Расторгуев громко икнул и мутным взглядом внимательно посмотрел на Ганина.

— А ты, братец, случайно, не того…

— Я в одиночку никогда не пью! — обиженно парировал Ганин и, сунув потухшую зажигалку в карман, стал неуклюже спускаться обратно в комнату.

— И что ты хочешь сказать, Ганин, что твоя принцесса за три месяца умудрилась выйти замуж? Кольцо-то на безымянном пальце! — хмыкнул Расторгуев, наливая и себе, и Ганину кроваво-красной земляничной настойки.

— Не знаю, Паш, не знаю… — тихо сказал Ганин. — Только вот иногда… понимаешь… я… ну как бы… ощущаю… кого-то… на постели… а еще чаще — за мольбертом… словно кто-то стоит рядом, ну, или лежит… и смотрит — на меня, на картину… а иногда прямо так и ощущаю прикосновения какие-то… легкие такие, как веяние ветерка, к коже, к губам, к щекам… и как будто кто-то шепчет мне в темноте, но шепчет без слов, одними образами, мыслями, которые появляются из ниоткуда и уходят в никуда… не мои мысли, в общем… а еще снятся цветные сны… и там — тоже она… точь-в-точь такая же, как на портрете, — что-то шепчет, но я ничего не запоминаю, когда просыпаюсь… Что она хочет сказать? Чего ей от меня надо? — Он замолчал и густо покраснел.

На этот раз Расторгуев уже не смеялся.

— Слушай, Ганин, у меня есть один знакомый, очень хороший знакомый моей жены…

— Я так и знал, что ты будешь намекать мне на психиатра! — резко оборвал его Ганин. — Зря я рассказал тебе это… — и досадливо махнул рукой.

Ганин встал и принялся возбужденно ходить из одного конца комнаты в другой, не в силах успокоиться.
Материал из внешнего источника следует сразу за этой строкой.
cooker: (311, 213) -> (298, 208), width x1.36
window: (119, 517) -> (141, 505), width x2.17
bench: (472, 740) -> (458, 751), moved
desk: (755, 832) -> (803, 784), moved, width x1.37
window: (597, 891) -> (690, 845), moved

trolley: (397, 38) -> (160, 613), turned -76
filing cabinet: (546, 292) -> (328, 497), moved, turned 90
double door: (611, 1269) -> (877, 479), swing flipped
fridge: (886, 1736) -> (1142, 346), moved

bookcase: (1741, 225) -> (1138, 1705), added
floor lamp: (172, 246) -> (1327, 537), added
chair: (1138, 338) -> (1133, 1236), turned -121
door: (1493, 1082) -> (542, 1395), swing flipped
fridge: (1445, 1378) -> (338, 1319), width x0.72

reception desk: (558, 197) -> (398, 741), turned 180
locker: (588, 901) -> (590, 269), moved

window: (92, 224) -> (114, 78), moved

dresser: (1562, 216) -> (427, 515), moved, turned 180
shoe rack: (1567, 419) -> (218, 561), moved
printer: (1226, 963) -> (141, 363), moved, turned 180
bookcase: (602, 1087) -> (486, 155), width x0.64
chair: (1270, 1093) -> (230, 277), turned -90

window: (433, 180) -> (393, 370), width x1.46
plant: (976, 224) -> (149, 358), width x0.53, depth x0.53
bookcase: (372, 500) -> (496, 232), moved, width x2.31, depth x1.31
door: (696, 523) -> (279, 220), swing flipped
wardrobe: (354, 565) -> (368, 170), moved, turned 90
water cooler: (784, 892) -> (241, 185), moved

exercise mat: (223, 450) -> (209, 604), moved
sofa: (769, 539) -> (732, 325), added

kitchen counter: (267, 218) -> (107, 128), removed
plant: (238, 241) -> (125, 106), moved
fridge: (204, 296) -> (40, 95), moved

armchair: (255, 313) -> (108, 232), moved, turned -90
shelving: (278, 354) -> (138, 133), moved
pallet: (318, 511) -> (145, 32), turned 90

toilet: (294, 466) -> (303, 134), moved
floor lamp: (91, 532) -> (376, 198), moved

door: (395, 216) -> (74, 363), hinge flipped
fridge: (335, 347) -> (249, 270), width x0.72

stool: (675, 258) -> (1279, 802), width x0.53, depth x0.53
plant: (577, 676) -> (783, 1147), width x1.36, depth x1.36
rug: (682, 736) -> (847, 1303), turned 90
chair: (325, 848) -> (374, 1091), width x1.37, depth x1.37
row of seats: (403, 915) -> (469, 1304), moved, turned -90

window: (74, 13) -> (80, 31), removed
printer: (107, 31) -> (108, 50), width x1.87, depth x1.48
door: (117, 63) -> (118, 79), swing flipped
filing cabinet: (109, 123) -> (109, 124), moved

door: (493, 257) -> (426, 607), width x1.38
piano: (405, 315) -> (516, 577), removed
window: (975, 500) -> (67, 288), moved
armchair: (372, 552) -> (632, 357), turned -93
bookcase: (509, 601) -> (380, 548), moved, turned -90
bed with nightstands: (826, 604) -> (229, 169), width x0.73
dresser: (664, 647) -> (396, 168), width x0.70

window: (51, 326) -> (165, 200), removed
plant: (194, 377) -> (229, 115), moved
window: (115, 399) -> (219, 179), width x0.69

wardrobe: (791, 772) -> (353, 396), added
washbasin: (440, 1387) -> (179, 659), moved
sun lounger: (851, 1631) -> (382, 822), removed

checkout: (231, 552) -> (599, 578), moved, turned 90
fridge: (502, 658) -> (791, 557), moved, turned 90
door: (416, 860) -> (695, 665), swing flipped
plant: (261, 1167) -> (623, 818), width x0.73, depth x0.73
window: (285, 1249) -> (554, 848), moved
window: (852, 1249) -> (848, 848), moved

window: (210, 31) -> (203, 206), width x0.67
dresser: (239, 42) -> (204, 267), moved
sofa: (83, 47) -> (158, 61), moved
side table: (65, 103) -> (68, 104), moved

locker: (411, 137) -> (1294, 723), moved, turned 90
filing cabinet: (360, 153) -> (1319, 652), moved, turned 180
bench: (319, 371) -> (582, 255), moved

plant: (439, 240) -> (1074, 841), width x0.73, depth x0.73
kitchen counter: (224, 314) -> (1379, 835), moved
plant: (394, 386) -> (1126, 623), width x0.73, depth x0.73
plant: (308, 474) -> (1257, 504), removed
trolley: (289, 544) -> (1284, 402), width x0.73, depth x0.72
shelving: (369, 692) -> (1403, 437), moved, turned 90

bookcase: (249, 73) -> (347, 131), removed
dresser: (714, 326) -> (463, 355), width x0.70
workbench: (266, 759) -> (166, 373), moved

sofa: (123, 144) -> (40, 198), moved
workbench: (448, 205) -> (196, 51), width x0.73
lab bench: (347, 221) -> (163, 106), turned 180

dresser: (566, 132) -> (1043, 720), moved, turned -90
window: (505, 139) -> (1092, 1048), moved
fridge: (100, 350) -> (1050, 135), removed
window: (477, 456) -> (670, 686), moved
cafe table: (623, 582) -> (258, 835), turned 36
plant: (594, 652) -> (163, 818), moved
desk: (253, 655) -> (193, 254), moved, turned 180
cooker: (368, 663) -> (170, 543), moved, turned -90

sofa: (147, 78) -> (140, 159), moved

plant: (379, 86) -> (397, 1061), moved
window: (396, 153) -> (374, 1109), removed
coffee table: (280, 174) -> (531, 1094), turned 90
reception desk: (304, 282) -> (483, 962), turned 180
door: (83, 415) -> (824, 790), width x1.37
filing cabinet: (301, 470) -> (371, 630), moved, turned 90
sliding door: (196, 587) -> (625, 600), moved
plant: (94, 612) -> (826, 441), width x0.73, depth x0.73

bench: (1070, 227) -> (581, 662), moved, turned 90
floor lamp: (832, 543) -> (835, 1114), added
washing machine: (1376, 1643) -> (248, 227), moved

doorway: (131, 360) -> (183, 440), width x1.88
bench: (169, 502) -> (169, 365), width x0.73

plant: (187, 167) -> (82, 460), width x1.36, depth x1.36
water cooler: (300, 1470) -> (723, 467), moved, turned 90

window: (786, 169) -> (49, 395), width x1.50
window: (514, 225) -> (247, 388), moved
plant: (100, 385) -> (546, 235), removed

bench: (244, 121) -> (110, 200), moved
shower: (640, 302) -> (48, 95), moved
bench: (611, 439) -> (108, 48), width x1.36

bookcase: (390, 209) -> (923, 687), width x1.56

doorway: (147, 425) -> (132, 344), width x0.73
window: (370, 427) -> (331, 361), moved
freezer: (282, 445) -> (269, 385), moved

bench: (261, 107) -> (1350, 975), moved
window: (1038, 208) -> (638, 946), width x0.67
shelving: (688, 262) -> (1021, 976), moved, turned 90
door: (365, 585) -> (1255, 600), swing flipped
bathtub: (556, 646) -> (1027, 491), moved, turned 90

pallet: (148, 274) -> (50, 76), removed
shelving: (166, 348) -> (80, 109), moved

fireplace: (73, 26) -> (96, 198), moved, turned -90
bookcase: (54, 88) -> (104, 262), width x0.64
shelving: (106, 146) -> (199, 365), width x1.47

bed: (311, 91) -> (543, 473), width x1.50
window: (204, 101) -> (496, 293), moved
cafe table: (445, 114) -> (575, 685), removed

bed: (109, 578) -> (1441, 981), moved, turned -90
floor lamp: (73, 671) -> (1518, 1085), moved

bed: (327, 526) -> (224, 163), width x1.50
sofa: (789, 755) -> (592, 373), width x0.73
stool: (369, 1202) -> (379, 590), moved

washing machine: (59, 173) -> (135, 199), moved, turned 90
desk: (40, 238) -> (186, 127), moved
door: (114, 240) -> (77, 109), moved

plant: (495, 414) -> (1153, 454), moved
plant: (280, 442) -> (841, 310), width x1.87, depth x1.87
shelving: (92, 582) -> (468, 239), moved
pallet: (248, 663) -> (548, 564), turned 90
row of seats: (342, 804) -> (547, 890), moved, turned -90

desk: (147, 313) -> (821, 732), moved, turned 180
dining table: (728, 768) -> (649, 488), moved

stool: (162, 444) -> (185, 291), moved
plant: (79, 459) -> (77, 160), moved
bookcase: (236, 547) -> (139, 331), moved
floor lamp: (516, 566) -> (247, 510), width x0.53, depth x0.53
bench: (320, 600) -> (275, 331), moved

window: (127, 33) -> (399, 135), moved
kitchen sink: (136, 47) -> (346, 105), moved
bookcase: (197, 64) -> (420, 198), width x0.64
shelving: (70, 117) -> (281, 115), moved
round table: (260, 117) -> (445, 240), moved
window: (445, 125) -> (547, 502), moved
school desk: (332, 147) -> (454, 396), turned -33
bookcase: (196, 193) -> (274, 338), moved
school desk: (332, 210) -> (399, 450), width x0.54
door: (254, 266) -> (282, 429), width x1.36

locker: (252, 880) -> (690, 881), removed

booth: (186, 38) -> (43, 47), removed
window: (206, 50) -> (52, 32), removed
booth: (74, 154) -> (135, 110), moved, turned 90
— Слушай, Ганин, хорош ходить, как маятник, в глазах рябит, — устало зевнув, наконец сказал Расторгуев. — Не бери в голову! Все гении страдали психическими расстройствами:

Ван Гог, например, сьел свое ухо, а потом застрелился, Гоголь сжег продолжение «Мертвых душ», а потом впал в летаргический сон, Ницше остаток жизни провел в психушке, блеял, как козел, и подписывал свои письма «Распятый»… Считай, что я подарил тебе бесплатный комплимент! — Расторгуев допил еще один стакан настойки, развалился в вальяжной позе на стуле, закинув ногу на ногу, и опять закурил. — Ты был самым талантливым из всех нас — я это тебе всегда говорил, но у тебя — ты уж прости меня великодушно — всегда было не все в порядке с головой… Ладно, Ганин, — смачно раздавливая недокуренную сигарету в пепельнице, подытожил Расторгуев, — мне уже точно пора. Почти одиннадцать… Я еще успеваю на последнюю электричку.